= William D. Morrow =

Former Pentecostal Denominational Leader

William D. Morrow is a retired Pastor, District Superintendent for the Western Ontario District, General Superintendent of the Pentecostal Assemblies of Canada (PAOC), and President of Master's College and Seminary (MCS), a PAOC degree-granting institution. In partial retirement, he subsequently served as an Associate Pastor, Discipleship and Leadership at Evangel Pentecostal Church in Montreal until January 2016.
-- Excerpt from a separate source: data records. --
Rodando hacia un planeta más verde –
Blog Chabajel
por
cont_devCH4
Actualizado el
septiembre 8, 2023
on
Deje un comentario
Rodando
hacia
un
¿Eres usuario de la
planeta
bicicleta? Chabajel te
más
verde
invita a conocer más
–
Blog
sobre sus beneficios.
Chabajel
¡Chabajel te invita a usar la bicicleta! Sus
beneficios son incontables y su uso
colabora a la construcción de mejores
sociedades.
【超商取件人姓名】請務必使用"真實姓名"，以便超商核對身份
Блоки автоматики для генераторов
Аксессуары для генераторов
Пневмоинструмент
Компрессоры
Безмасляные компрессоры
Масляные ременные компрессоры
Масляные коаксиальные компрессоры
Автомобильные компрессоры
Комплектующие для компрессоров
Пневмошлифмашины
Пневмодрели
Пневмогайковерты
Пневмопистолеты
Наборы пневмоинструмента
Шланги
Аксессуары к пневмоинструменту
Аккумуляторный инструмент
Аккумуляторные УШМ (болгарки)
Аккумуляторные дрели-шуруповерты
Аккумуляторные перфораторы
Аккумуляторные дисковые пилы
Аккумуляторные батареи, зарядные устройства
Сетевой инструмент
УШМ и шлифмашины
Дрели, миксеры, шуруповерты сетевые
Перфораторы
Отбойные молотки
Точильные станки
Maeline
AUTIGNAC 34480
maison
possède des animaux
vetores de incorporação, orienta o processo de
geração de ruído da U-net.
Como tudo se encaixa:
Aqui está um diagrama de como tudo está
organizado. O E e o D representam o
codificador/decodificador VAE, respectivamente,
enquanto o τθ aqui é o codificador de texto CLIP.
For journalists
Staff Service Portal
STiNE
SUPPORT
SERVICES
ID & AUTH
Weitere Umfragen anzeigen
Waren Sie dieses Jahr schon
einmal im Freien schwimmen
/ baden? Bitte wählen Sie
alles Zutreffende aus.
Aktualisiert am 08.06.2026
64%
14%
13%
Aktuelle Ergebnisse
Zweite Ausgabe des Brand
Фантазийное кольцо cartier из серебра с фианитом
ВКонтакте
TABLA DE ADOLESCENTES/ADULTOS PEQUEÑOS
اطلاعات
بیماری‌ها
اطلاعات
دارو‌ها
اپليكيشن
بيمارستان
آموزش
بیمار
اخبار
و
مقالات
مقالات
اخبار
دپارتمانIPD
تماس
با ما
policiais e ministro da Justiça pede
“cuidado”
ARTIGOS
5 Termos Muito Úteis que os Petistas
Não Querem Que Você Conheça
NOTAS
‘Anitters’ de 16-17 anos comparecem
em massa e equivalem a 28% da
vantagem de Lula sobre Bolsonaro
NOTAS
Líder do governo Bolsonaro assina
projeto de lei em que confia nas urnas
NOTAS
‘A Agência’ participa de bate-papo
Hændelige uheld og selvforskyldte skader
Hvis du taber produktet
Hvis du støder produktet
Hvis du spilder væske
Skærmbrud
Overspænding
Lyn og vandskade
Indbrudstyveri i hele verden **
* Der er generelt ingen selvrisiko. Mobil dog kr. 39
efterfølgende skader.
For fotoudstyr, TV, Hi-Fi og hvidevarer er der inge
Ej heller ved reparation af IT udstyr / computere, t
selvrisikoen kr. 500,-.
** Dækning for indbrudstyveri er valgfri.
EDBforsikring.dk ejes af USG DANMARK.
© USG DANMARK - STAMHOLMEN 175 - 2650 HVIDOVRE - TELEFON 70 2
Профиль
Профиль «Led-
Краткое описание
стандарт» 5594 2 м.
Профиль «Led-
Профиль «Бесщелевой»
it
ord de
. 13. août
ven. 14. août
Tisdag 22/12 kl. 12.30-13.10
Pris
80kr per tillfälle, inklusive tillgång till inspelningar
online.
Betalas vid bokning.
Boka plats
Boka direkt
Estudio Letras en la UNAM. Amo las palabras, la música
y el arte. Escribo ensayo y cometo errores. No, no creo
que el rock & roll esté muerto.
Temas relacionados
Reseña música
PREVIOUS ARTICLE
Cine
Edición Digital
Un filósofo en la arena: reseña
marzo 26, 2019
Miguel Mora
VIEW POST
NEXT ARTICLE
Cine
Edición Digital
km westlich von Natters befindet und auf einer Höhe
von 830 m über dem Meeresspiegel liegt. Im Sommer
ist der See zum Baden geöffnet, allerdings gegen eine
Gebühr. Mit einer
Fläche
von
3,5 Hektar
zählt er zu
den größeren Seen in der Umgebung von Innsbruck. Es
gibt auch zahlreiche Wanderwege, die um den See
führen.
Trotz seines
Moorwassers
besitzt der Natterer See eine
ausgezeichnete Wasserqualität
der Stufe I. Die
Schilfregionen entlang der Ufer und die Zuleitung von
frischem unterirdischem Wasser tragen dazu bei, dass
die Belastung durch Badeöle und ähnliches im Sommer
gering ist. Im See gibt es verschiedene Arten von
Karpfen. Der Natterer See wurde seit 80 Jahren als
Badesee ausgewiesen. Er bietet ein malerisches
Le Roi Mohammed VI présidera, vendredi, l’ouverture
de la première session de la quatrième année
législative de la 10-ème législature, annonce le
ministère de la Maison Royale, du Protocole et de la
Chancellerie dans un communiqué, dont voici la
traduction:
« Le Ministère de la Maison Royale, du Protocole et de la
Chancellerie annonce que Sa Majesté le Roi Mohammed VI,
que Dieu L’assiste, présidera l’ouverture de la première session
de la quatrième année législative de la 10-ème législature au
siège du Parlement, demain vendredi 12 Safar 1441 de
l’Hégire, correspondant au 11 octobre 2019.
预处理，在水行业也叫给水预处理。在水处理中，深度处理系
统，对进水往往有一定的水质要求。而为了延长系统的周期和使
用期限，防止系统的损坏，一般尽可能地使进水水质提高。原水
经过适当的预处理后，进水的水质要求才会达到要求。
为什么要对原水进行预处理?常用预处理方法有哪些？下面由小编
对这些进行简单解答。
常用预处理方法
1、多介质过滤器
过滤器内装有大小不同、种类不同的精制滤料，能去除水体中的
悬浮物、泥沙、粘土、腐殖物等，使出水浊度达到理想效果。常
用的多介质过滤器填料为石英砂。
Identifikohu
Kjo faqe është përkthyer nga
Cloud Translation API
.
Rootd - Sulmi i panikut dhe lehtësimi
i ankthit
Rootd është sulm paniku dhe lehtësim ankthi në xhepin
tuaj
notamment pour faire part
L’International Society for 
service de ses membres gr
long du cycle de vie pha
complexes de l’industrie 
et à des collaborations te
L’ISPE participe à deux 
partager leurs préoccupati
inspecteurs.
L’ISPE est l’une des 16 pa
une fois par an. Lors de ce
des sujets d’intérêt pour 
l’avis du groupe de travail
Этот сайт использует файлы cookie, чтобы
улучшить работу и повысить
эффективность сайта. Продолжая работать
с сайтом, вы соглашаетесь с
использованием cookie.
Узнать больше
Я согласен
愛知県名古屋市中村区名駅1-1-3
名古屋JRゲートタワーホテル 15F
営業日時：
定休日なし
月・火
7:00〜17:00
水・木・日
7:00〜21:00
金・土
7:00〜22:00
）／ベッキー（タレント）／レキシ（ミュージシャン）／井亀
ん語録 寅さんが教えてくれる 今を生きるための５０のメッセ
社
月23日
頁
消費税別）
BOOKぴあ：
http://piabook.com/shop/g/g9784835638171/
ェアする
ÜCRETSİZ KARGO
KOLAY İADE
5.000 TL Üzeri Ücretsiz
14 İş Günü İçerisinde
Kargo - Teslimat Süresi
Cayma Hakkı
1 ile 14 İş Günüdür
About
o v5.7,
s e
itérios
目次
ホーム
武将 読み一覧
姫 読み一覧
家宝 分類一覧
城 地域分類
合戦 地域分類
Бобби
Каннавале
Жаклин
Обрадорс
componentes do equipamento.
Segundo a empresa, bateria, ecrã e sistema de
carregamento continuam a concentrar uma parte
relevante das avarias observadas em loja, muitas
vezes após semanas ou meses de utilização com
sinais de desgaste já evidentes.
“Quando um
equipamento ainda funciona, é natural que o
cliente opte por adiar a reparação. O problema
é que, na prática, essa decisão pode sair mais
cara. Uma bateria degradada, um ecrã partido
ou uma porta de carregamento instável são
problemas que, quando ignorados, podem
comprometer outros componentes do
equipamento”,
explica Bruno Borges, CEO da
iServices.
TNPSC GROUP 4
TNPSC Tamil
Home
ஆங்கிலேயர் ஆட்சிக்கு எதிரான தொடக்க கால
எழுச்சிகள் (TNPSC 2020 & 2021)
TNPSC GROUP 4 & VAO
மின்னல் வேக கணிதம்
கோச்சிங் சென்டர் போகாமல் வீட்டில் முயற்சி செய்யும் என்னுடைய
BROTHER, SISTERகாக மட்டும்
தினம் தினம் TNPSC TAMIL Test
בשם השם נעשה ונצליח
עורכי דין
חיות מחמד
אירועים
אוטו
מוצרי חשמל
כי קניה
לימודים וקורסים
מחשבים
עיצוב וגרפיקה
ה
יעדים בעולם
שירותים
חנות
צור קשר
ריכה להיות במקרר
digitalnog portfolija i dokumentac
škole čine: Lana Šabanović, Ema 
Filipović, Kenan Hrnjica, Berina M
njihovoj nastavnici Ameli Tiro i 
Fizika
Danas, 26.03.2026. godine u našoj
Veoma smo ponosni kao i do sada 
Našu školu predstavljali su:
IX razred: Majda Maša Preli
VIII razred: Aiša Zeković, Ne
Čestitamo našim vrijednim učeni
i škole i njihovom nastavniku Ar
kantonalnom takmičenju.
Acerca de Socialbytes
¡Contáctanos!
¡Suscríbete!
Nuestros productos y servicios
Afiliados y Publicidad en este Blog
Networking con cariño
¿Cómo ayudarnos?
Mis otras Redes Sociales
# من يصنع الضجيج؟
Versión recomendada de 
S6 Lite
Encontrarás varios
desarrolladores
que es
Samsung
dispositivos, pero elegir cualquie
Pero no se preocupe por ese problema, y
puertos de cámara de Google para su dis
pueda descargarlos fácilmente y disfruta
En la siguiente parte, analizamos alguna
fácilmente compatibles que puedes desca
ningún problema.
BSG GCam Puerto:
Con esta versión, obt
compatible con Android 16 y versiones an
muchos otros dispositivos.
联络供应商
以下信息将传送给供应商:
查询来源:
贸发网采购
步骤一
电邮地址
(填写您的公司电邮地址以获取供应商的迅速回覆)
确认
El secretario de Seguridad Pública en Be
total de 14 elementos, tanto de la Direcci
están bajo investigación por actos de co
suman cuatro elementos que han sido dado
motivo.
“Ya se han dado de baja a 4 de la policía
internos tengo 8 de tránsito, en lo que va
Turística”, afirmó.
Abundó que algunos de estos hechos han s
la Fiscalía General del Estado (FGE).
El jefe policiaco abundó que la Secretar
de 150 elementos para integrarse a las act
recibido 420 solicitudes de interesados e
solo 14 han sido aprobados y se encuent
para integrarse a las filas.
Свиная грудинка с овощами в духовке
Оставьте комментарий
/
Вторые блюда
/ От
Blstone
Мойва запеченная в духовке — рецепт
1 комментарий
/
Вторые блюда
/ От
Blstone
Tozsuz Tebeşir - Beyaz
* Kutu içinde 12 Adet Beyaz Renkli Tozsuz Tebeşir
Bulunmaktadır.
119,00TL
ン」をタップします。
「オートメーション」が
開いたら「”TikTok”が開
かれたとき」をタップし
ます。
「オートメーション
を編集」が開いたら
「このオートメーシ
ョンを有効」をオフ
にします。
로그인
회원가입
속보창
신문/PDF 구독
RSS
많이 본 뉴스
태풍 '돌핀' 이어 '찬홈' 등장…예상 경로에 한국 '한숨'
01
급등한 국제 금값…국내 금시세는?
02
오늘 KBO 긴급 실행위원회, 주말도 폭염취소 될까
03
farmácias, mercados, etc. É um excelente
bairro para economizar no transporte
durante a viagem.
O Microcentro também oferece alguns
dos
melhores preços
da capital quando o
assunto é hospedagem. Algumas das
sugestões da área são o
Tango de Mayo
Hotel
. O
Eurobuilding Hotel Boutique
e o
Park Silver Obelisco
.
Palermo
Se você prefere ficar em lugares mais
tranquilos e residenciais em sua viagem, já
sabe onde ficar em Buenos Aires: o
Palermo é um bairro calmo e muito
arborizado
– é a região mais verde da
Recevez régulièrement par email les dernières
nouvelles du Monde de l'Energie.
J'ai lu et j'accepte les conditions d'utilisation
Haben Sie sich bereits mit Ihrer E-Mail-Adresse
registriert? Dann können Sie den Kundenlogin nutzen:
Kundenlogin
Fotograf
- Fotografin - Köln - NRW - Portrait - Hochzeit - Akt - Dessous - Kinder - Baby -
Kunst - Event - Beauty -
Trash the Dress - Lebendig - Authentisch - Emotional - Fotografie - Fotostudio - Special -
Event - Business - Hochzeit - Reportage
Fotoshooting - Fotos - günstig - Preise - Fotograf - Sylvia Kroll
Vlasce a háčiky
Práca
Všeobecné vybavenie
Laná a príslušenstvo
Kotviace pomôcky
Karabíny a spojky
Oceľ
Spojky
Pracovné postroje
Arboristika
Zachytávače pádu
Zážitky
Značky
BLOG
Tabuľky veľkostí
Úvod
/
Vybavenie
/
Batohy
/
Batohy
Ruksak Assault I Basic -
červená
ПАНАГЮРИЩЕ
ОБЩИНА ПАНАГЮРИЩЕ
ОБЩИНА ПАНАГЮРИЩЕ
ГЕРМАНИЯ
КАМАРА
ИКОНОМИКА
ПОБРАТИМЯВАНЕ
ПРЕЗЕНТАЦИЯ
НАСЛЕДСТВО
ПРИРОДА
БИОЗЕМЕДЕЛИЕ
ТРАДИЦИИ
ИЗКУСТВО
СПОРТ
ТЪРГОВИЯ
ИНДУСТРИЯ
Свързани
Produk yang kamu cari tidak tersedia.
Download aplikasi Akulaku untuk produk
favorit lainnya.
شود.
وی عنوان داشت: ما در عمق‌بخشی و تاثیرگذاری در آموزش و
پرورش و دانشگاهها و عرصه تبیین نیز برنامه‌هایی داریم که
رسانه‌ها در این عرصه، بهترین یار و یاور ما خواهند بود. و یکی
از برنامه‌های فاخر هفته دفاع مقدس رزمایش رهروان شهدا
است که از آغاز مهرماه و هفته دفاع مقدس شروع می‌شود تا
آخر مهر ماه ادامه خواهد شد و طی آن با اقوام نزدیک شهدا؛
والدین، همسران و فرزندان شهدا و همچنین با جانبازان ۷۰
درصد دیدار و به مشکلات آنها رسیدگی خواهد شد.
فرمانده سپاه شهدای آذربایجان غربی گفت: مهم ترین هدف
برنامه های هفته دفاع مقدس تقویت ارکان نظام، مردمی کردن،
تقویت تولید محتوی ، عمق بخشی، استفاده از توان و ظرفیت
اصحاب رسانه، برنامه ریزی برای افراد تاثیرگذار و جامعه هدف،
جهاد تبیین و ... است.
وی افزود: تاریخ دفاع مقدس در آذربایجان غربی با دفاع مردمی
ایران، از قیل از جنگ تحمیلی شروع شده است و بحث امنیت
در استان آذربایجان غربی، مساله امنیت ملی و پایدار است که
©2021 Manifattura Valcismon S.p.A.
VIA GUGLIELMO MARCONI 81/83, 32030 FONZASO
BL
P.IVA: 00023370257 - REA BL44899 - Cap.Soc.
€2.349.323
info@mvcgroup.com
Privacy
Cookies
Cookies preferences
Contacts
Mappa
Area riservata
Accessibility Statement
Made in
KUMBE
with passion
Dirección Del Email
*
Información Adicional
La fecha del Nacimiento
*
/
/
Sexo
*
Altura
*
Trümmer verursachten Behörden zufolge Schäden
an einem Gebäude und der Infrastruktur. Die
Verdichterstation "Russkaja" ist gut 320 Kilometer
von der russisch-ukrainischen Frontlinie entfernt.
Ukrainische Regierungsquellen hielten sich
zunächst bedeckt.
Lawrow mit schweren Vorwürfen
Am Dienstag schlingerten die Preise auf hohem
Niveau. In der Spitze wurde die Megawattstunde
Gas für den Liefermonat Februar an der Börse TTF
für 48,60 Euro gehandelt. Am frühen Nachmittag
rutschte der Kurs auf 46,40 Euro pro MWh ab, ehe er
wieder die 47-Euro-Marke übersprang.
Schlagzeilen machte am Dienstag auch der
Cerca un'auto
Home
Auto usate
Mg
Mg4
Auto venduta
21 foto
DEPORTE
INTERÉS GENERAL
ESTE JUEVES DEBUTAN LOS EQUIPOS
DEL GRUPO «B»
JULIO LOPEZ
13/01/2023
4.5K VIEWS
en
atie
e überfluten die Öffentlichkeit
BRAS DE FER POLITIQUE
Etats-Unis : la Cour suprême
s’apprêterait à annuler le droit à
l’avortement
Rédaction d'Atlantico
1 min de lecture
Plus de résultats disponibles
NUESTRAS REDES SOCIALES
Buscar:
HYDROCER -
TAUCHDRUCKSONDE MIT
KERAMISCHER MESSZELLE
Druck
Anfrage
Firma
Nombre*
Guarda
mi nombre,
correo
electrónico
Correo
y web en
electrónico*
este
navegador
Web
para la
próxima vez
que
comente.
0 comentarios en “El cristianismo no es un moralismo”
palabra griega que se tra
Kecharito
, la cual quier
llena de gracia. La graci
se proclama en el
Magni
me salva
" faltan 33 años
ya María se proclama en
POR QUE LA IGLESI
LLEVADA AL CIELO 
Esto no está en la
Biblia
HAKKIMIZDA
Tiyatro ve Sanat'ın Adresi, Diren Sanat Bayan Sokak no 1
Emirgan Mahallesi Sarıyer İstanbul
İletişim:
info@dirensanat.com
MCS lists Morrow's CV as a diploma from Eastern Pentecostal Bible College (now MCS, Peterborough, ON); a B.A. from Concordia University (Montreal, PQ); a M.P.St. from Saint Paul University (Ottawa, ON); and a D.Min. from United Theological Seminary (Dayton, OH) in their 2012-2013 college catalogue

Morrow is a past executive committee member of the Pentecostal World Fellowship, executive board member of the Pentecostal/Charismatic Churches of North America (PCCNA), and executive council member of the World Assemblies of God Fellowship.

Dr. Morrow's ministry history includes three pastoral charges (including Montreal & Smith Falls), professor and dean of students at Eastern Pentecostal Bible College (presently Master's College and Seminary), six years as District Superintendent of the Western Ontario District (1991–1996). From January 1997 to 2008, Dr. Morrow served as the General Superintendent of The Pentecostal Assemblies of Canada, a fellowship of approximately 1000 self-governing churches as well as many missionary works around the world. Intending to retire following his resignation, Morrow was then asked to serve as the President of the then-struggling Master's College and Seminary, a position he then held from late 2008 until the spring of 2013.

== General Superintendent ==

"Bill" came into office during a time of social and cultural change. Problems with the missionary funding structure, financial difficulties at the national office due to real estate downturns, and the need for technological updates were only a few of the major challenges facing the PAOC. The restructuring of the International Office, as the fellowship's headquarters is called, was given top priority, a new way to support overseas missions ("shared funding") was instituted whereby individual churches agreed to support specific missionaries; reaching "restricted access nations" became a major missions goal; and General Conferences became a time of spiritual impute first and business second. "Priority One" missions was initiated which included "Mission Canada" (the idea that missions is done wherever people don't have adequate indigenous access to Christian witness). Mission Canada focuses on reaching Canadians with the Gospel in five key areas - The Next Generation (children, youth, university/college campuses), Quebec & Francophone Canada, Cultural Language Groups, Urban Centres, and Aboriginal Canadians. Morrow was followed by Rev. David Wells, the present General Superintendent at the 2008 General Conference in Toronto on May 6, 2008.

== President of Master's College and Seminary ==

Under Morrow's leadership, Master's College and Seminary once again became one of Eastern Canada's most desired learning institutions among aspiring PAOC leaders. A new mission statement was put in place to help clarify the purpose and identity of the college. During his years of leadership, MCS saw a move back to Peterborough, Ontario from Toronto, Ontario, which led to an increase of enrollment in the years leading to his retirement. Morrow also initiated a campaign to pay down the debt and bring financial stability to the institution. Morrow helped MCS through some of the most difficult years in its history to date. He was succeeded by Rev. Richard Janes as president in 2013.